In the wake of these events, the Obama administration’s June 13 announcement that it would offer material support to the Syrian opposition was hardly welcome news to Syrian Christians. The administration insisted it would support only the Free Syrian Army and other officially secular forces, not the Islamist militias. But it is increasingly difficult to do the one thing without also doing the other. The Free Syrian Army claims to represent all Syrians, and its leaders have condemned the desecration of churches, the kidnapping of Bishops Ibrahim and Yazigi, and the murder of Murad. Yet they have also continued to coordinate their campaign against the Assad regime with Islamist militias. Indeed, while occasional skirmishes have broken out between the Free Syrian Army and the jihadis, the two groups are nevertheless allies, with open lines of communication, agreements on territorial control, and joint campaigns against the regime’s forces. In its eagerness to defeat Assad—and in response to the financial support of radical Sunni Gulf states—the Free Syrian Army has worked hand in hand with jihadis.

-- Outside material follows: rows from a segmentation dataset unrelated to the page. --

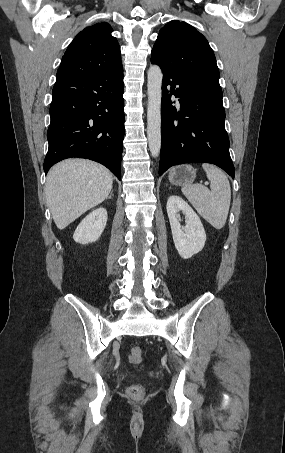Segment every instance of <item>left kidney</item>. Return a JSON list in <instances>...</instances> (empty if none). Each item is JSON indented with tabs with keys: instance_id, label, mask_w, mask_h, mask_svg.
Masks as SVG:
<instances>
[{
	"instance_id": "5707ae66",
	"label": "left kidney",
	"mask_w": 285,
	"mask_h": 453,
	"mask_svg": "<svg viewBox=\"0 0 285 453\" xmlns=\"http://www.w3.org/2000/svg\"><path fill=\"white\" fill-rule=\"evenodd\" d=\"M166 208L175 247L183 259L191 258L205 245L206 233L203 224L195 211L179 196H170ZM179 212L186 217L184 228L180 224Z\"/></svg>"
}]
</instances>
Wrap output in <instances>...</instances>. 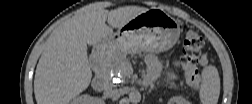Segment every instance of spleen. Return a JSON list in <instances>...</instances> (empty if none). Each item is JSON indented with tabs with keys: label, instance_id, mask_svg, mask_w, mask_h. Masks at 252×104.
<instances>
[{
	"label": "spleen",
	"instance_id": "obj_1",
	"mask_svg": "<svg viewBox=\"0 0 252 104\" xmlns=\"http://www.w3.org/2000/svg\"><path fill=\"white\" fill-rule=\"evenodd\" d=\"M220 94V77L215 66L209 65L202 70L199 97L203 104H216Z\"/></svg>",
	"mask_w": 252,
	"mask_h": 104
}]
</instances>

The administration’s announcement that it would support the Syrian opposition also came just before the popular uprising in Egypt that led to the overthrow of Mohamed Morsi. A vocal supporter of the Islamist elements in the Syrian opposition, Morsi had cut off diplomatic relations with Assad’s government. He also favored Islamist elements within Egypt, and tolerated a series of Islamist attacks on Christians, including a bloody siege of St. Mark’s cathedral in Cairo on April 7. If Egyptian Christians had once marched alongside Muslims to demand the resignation of Hosni Mubarak, they now bitterly regretted that Mubarak’s overthrow had led to an increasingly Islamist state. It was no surprise, then, that the Egyptian Christian community overwhelmingly supported the July 3 coup that put General Sisi in charge of the country.

In the wake of media reports about the growing reach of jihadis in Syria—on July 2 it was reported that Al Qaeda has set up camps in Syria—the Obama administration has publicly expressed its concern with the rise of Islamists in the Syrian rebellion. Most, though not all, Syrian Christians hope that this concern will lead the White House to reverse course and withdraw its support from the rebels. They increasingly fear that a post-Assad state will be an Islamist state, and there are good reasons for this fear.